Quand j’ai vu qu’il m’avait vue, je veux dire reconnue je ne pouvais plus reculer. J’ai commencé à l’insulter. Avec des mots que je n’utilise jamais. Lui il s’est mis à rire avec une telle violence qu’un vide s’est immédiatement formé autour de nous.

Dans le corps de mon frère je voyais une sorte de lueur violette s’agiter  jusqu’aux contours des néons du bar. Je me disais cette fois elle l’aura cherché, je vais la tuer. Je comprenais clairement qu’un de nous avait toujours été de trop, que notre mère avait pondu deux choses dont l’une aurait la peau de l’autre. Elle m’avait bouffé l’air dés qu’elle avait marché sur ses quatre pattes. Provoqué jusqu’à l’humiliation. Je n’avais pu revivre que quand elle avait disparu.

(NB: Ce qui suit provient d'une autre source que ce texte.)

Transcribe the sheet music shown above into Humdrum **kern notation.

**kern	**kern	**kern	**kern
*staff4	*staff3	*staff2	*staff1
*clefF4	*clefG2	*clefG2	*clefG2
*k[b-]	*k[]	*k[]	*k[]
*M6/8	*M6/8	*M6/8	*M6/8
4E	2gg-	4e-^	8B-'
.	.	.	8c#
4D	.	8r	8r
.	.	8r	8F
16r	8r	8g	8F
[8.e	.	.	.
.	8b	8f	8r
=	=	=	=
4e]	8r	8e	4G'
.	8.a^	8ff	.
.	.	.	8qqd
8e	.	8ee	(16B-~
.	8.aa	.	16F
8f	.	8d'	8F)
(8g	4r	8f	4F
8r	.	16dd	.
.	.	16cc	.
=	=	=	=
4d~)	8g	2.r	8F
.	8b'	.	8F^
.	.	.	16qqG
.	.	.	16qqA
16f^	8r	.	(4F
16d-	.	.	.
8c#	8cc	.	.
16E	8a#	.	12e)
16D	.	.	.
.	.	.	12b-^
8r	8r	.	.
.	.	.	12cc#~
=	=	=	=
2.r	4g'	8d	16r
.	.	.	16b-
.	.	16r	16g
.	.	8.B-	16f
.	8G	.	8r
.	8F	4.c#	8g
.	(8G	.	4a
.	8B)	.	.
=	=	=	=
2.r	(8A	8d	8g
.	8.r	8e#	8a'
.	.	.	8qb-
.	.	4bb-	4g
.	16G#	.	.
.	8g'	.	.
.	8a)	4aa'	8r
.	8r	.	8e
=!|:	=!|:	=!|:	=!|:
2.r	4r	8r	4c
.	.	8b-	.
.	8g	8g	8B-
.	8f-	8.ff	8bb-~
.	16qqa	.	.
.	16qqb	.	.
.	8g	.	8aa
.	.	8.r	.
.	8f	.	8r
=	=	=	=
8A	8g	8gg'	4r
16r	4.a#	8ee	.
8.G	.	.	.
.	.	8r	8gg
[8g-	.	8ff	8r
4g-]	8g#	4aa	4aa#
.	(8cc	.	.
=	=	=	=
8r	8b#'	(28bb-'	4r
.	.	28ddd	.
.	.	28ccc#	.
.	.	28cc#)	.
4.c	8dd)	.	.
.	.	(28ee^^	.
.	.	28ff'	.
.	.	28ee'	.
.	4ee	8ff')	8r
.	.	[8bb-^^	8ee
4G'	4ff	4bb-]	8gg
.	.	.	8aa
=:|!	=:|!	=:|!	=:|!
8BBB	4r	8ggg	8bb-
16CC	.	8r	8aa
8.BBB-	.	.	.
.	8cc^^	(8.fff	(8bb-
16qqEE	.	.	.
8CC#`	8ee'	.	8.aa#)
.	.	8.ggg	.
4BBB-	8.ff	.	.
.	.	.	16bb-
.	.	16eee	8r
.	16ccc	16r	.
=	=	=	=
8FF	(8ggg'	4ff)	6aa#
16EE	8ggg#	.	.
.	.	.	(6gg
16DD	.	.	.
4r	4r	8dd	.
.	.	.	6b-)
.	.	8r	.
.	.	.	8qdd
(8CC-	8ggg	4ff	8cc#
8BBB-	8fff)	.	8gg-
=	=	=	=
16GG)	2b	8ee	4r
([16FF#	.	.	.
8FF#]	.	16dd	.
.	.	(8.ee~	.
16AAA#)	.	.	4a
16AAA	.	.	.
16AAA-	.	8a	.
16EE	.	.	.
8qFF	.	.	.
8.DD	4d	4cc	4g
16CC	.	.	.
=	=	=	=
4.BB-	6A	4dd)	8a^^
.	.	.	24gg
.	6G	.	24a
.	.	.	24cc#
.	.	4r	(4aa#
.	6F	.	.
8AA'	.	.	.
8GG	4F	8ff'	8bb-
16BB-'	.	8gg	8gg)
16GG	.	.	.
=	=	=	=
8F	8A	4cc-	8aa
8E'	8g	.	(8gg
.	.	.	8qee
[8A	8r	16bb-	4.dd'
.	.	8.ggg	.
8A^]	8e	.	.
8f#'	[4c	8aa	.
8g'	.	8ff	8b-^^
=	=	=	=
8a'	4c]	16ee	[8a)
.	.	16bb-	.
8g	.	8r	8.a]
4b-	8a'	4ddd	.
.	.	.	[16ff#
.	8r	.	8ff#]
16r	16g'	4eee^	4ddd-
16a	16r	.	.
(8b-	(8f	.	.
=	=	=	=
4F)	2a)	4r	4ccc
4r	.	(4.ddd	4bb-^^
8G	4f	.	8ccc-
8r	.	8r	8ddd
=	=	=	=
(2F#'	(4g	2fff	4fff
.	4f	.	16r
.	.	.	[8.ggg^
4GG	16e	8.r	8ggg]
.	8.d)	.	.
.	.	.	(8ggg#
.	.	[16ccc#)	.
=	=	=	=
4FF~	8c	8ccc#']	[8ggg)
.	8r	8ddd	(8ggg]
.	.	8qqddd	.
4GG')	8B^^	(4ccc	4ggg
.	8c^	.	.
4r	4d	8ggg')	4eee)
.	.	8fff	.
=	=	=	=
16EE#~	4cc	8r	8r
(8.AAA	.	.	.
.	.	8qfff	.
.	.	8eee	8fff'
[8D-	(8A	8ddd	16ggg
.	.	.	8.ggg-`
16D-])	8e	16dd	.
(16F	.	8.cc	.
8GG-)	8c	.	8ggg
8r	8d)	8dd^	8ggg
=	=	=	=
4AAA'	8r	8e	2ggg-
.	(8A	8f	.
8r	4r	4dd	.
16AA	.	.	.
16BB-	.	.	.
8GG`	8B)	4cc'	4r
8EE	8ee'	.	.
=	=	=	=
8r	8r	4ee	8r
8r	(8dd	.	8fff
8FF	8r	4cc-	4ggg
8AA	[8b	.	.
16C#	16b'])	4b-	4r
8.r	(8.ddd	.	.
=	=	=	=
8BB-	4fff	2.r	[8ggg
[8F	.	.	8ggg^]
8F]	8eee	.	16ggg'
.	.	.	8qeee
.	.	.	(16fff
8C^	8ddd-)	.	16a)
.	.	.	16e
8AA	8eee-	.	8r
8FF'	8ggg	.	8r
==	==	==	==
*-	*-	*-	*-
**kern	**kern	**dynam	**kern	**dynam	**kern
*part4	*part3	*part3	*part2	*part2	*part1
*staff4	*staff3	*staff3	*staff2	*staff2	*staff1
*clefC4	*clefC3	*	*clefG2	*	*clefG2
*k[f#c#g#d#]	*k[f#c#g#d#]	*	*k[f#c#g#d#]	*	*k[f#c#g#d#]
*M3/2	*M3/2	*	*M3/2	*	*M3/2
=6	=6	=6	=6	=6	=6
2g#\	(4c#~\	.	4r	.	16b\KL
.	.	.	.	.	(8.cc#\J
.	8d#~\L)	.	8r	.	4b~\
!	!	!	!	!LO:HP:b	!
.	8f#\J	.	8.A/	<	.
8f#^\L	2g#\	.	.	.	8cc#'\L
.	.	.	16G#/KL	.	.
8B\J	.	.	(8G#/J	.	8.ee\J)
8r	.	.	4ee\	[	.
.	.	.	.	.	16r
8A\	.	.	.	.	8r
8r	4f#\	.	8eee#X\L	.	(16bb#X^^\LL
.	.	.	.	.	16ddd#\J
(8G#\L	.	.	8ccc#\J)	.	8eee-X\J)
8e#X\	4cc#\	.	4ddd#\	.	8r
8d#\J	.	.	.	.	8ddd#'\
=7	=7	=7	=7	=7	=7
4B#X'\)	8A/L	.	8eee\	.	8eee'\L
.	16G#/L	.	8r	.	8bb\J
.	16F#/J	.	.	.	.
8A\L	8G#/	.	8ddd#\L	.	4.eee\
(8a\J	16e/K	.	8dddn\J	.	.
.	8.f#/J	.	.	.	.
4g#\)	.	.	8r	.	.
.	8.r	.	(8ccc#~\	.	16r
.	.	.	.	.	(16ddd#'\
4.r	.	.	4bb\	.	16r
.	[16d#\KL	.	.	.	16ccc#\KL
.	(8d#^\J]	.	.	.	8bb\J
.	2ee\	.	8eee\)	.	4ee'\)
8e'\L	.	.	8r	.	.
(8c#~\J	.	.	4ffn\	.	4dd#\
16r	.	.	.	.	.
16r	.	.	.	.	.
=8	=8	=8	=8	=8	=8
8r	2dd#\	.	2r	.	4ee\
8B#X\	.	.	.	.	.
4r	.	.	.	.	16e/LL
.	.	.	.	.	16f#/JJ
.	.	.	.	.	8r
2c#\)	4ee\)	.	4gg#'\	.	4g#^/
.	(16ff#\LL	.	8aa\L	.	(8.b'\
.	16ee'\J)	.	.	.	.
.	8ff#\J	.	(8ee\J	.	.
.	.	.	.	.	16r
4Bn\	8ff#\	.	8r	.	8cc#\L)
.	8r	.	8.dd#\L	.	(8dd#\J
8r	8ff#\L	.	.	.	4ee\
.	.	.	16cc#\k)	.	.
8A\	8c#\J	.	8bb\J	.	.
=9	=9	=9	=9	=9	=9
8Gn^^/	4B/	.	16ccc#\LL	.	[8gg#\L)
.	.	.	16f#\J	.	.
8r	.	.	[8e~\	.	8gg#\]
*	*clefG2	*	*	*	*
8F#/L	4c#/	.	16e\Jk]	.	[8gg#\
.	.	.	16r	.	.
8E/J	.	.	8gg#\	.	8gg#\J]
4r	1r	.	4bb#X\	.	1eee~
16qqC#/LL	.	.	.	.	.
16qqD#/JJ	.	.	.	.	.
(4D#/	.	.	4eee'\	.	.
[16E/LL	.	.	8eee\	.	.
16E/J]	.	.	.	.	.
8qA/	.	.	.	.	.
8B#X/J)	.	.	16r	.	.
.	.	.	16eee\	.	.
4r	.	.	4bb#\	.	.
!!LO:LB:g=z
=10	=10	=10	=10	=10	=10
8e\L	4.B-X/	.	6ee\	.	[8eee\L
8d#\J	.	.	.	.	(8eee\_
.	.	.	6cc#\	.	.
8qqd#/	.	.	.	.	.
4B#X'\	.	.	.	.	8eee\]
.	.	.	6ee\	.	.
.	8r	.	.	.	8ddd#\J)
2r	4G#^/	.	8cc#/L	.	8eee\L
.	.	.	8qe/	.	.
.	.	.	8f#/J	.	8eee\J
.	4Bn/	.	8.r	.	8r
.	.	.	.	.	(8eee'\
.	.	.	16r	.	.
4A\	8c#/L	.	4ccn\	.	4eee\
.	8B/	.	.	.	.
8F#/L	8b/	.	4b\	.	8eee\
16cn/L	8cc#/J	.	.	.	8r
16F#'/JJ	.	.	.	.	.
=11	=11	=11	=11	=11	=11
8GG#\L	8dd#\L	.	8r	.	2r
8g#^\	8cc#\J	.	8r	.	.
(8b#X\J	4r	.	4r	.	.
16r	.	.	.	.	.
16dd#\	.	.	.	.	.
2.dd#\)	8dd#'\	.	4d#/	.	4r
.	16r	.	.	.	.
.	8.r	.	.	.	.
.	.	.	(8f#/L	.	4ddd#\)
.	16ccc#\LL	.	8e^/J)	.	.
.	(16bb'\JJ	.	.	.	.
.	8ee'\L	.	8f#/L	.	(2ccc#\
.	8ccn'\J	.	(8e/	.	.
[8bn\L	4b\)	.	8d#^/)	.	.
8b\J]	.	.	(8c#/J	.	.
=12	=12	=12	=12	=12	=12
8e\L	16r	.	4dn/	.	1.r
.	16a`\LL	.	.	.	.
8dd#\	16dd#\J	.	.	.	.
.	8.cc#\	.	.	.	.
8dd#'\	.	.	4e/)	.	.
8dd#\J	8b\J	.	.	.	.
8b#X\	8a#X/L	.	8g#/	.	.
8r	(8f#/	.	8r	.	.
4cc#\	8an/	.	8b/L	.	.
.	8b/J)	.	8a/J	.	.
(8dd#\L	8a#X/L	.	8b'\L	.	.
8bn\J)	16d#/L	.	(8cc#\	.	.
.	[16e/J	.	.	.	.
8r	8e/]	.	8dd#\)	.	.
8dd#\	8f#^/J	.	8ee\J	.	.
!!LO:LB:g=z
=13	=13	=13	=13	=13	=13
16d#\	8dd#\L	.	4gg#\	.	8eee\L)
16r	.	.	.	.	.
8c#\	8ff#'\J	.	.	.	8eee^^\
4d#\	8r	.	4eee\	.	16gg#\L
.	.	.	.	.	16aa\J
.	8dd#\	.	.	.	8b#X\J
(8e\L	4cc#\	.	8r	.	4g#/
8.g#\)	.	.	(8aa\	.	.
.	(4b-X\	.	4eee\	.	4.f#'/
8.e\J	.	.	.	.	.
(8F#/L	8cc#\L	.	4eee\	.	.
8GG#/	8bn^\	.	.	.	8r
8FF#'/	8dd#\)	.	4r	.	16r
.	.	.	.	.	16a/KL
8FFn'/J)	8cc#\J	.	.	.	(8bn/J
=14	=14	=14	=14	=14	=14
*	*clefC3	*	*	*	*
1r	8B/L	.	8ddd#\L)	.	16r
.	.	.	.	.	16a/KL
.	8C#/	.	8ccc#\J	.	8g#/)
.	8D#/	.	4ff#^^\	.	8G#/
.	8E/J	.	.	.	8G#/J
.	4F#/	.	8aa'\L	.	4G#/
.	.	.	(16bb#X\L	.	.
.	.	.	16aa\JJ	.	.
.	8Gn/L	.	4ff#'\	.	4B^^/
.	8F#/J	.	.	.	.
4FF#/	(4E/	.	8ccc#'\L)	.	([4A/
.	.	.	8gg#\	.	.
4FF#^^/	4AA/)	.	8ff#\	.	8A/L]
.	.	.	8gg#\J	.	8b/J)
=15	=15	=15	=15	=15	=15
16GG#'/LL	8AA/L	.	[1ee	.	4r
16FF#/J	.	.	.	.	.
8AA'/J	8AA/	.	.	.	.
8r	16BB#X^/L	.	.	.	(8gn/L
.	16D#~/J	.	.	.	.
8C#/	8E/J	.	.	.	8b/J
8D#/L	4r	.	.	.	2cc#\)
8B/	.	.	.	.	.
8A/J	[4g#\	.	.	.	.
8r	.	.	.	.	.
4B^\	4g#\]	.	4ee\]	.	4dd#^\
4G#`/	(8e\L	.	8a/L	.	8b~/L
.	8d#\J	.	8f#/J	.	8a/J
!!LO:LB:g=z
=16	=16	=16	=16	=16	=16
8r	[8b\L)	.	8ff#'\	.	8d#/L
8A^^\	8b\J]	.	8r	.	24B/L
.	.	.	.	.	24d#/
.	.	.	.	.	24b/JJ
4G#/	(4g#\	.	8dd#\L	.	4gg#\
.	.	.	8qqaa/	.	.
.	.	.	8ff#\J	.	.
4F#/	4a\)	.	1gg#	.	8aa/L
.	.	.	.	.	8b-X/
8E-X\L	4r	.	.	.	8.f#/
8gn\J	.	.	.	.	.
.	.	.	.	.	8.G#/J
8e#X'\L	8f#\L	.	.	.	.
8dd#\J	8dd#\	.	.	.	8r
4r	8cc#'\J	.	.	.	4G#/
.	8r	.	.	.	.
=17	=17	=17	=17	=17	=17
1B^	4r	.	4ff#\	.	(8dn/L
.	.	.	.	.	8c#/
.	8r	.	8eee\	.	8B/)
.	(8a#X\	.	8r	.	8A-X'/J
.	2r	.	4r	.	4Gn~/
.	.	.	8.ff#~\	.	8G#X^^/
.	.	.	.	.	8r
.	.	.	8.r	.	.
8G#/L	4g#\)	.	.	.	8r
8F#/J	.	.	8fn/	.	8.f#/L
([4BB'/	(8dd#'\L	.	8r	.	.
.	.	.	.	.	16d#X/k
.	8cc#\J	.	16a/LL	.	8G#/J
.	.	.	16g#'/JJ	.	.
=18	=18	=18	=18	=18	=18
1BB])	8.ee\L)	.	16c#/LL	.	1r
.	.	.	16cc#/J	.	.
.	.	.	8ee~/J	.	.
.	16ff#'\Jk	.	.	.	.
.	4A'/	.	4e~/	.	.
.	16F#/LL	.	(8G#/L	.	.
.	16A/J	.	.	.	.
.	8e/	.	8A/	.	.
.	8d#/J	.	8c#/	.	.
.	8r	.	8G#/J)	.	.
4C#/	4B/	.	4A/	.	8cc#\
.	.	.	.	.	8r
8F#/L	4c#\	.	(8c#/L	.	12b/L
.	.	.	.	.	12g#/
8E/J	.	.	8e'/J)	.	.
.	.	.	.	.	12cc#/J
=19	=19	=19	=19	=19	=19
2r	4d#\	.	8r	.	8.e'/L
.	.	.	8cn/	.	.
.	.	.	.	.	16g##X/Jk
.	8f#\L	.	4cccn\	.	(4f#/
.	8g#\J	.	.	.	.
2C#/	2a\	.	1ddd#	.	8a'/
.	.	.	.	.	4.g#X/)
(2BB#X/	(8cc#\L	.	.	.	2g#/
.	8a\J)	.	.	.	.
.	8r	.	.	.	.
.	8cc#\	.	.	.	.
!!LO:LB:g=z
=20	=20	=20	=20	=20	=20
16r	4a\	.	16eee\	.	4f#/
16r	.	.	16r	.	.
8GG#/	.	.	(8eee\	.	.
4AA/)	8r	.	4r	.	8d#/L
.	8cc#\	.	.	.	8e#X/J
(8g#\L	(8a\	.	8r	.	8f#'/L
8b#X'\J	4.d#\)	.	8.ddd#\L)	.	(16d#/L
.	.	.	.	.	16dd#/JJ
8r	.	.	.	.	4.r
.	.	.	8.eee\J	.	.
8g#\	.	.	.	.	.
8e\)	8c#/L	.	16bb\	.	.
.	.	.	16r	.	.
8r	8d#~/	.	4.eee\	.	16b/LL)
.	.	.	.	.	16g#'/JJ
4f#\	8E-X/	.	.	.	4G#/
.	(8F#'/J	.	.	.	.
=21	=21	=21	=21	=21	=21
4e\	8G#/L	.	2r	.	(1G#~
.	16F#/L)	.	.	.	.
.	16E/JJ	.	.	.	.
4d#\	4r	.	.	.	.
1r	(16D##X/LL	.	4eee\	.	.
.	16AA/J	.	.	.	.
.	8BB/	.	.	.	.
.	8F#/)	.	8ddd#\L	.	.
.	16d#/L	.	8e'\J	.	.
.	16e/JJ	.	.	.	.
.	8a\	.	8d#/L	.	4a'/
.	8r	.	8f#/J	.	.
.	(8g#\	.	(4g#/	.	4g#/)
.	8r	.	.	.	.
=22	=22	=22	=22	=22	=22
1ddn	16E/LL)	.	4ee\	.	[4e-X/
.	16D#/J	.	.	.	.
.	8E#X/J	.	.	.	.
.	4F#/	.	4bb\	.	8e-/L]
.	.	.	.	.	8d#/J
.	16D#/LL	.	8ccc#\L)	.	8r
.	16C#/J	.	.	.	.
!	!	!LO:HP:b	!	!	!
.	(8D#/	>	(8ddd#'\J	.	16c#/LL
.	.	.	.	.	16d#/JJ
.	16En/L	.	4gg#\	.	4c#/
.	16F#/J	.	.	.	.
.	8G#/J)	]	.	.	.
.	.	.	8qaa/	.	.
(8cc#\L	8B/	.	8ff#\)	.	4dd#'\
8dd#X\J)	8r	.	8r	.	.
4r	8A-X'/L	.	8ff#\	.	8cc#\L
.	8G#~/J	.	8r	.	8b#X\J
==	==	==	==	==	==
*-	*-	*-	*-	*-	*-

Et voilà que le hasard remettait sur ma route cette plaie.

Quand je l’ai vu sortir son arme j’ai compris que c’est lui qui allait me tuer. Parce que ma seule  existence avait entravé la sienne. Moi j’en avais autant à son service. C’était l’angle mort de l’amour. Je n’étais plus armée depuis longtemps. J’avais presque oublié son existence, nos jeux. La ville où nous nous étions retrouvés était une ville étrangère où il n’aurait jamais du venir. Ce qui est étrange c’est que juste avant qu’il tire et accomplisse ce qui avait duré si longtemps je me suis brusquement souvenue de la langue de Roseline et du bras de la rivière.

Vite, vite, me souvenir du nom des cigarettes qu’elle et moi nous fumions, cette marque aujourd’hui disparue. Mais trop tard, langue, fraîcheur de la nuit, bruit de rivière et les joncs au goût de mousse tout a disparu.

Un frère crie après avoir tué sa sœur.